» **EXERCISE MATERIAL**:
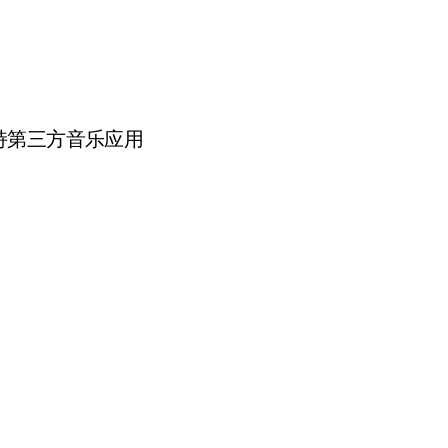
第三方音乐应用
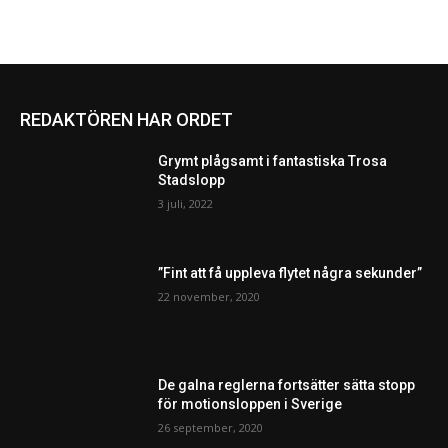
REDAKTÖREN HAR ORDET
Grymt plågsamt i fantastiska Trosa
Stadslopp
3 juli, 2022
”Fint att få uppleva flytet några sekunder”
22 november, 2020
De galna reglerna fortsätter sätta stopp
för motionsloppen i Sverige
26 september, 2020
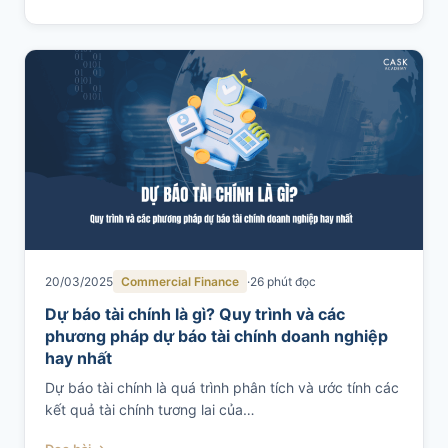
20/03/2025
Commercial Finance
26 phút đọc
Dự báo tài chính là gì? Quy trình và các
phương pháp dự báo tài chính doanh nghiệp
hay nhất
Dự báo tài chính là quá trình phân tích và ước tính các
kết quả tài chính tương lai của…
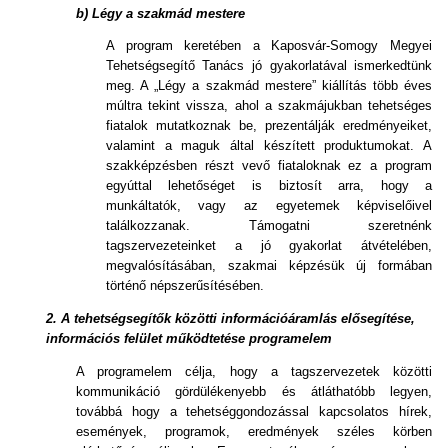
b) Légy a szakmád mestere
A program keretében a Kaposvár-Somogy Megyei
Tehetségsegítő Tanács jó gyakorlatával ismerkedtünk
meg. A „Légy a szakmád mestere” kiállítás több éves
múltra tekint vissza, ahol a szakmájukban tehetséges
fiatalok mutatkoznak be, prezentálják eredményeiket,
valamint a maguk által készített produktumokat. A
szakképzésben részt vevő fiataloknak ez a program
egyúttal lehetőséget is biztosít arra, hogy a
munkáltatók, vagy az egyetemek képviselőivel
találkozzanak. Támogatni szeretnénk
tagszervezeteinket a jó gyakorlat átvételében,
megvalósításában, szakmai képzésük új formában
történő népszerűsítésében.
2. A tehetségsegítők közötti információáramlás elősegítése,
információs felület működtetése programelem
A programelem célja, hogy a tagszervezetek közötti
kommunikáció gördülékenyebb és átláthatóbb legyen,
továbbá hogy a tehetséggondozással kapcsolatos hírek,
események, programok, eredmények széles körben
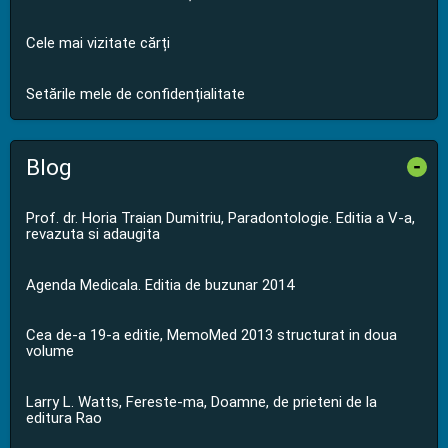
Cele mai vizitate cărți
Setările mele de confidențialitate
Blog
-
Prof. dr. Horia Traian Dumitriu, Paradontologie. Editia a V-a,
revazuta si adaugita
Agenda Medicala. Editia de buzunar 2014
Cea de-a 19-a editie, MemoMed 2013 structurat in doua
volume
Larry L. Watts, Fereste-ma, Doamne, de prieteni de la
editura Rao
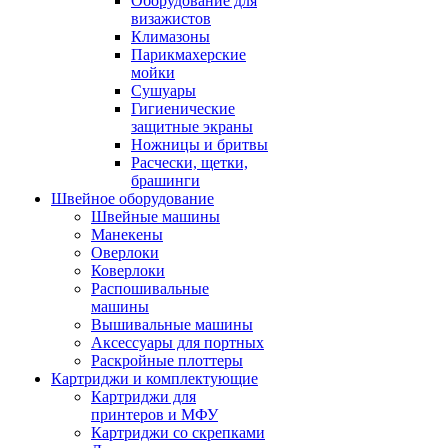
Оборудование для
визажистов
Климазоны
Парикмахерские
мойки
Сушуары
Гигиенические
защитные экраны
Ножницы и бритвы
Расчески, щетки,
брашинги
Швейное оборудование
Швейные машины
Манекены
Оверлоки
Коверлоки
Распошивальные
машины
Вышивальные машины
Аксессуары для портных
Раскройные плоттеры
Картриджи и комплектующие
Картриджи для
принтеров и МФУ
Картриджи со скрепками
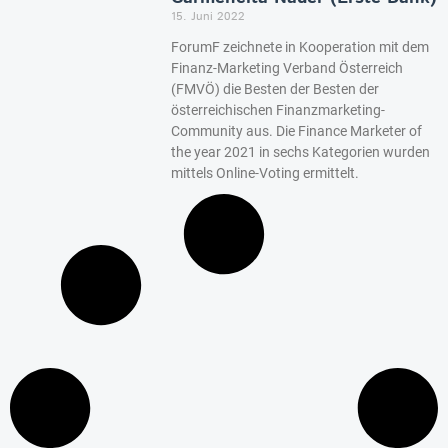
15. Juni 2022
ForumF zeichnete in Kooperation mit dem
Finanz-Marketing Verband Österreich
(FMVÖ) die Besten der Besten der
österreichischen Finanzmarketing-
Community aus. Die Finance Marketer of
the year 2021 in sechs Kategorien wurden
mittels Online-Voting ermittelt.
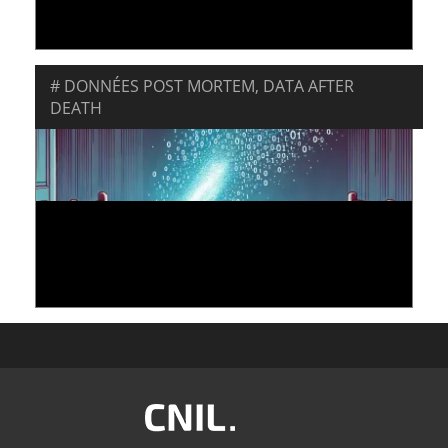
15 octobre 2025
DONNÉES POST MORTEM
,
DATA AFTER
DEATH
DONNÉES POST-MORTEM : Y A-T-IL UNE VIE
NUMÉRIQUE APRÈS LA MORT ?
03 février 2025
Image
...
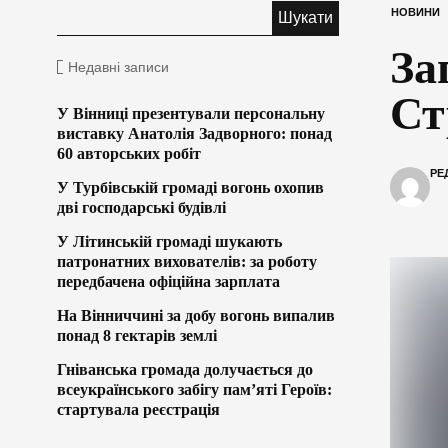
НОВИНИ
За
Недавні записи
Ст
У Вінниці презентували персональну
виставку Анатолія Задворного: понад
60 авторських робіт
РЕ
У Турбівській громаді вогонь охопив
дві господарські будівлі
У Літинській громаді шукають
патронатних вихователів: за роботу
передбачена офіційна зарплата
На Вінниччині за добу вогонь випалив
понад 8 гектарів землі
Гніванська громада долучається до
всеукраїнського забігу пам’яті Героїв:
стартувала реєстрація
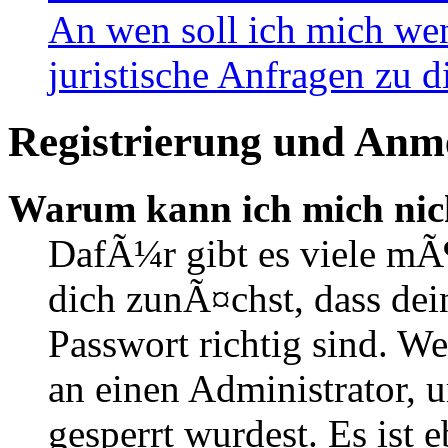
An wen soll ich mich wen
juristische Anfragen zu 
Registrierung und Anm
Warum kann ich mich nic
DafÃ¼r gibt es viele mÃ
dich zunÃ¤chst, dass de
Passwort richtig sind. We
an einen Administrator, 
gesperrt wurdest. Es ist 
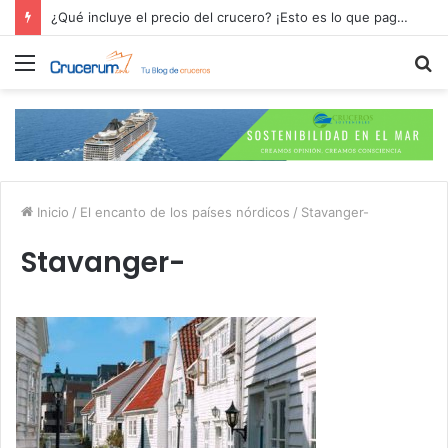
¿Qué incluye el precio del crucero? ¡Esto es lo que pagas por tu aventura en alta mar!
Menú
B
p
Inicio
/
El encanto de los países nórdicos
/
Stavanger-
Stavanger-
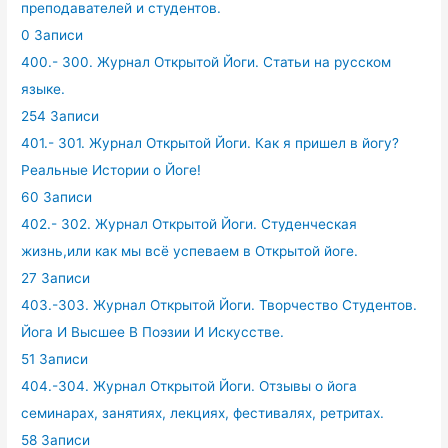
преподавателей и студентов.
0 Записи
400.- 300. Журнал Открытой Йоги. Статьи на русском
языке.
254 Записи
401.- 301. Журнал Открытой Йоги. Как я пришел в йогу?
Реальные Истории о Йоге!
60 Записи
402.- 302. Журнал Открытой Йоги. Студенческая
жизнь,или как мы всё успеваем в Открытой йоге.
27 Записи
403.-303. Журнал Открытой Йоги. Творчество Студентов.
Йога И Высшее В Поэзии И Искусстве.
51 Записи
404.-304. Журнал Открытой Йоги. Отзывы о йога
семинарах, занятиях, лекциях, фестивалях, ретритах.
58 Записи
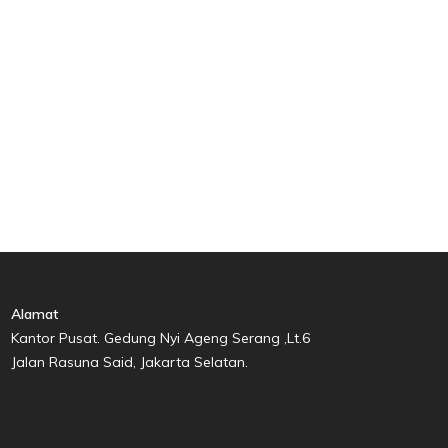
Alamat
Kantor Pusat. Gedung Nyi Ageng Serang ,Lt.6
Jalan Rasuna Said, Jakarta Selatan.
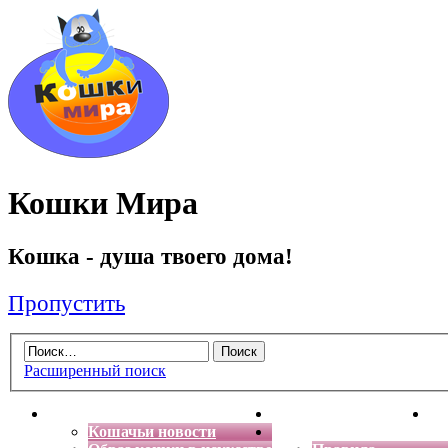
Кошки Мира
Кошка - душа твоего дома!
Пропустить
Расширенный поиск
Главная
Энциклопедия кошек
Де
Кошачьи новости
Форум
==
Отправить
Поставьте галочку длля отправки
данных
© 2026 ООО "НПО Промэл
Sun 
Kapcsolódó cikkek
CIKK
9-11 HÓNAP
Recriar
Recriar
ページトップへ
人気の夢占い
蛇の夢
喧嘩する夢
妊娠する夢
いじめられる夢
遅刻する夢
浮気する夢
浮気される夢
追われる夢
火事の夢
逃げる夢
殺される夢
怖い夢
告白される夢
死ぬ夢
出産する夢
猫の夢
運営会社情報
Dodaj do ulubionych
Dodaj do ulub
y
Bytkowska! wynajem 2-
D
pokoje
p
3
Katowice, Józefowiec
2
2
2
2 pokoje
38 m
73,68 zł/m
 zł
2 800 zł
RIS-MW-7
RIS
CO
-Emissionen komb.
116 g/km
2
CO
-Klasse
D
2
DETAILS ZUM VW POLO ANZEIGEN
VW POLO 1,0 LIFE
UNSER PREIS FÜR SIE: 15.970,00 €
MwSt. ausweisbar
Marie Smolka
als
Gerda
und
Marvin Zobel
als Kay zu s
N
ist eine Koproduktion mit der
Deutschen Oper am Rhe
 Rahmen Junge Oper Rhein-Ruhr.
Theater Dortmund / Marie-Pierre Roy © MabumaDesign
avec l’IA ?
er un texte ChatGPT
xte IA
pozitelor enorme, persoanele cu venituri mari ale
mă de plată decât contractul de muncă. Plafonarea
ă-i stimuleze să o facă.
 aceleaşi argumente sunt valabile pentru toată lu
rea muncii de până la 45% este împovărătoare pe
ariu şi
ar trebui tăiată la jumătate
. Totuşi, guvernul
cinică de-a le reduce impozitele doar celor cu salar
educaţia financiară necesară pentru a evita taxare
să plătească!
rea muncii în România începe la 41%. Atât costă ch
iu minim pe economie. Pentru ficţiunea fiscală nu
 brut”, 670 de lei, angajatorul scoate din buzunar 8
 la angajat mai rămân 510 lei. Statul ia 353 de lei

» **REQUIREMENT**:
Look through the records above and please copy every line in which the string "Журнал" occurs.

» **RESPONSE**:
400.- 300. Журнал Открытой Йоги. Статьи на русском
401.- 301. Журнал Открытой Йоги. Как я пришел в йогу?
402.- 302. Журнал Открытой Йоги. Студенческая
403.-303. Журнал Открытой Йоги. Творчество Студентов.
404.-304. Журнал Открытой Йоги. Отзывы о йога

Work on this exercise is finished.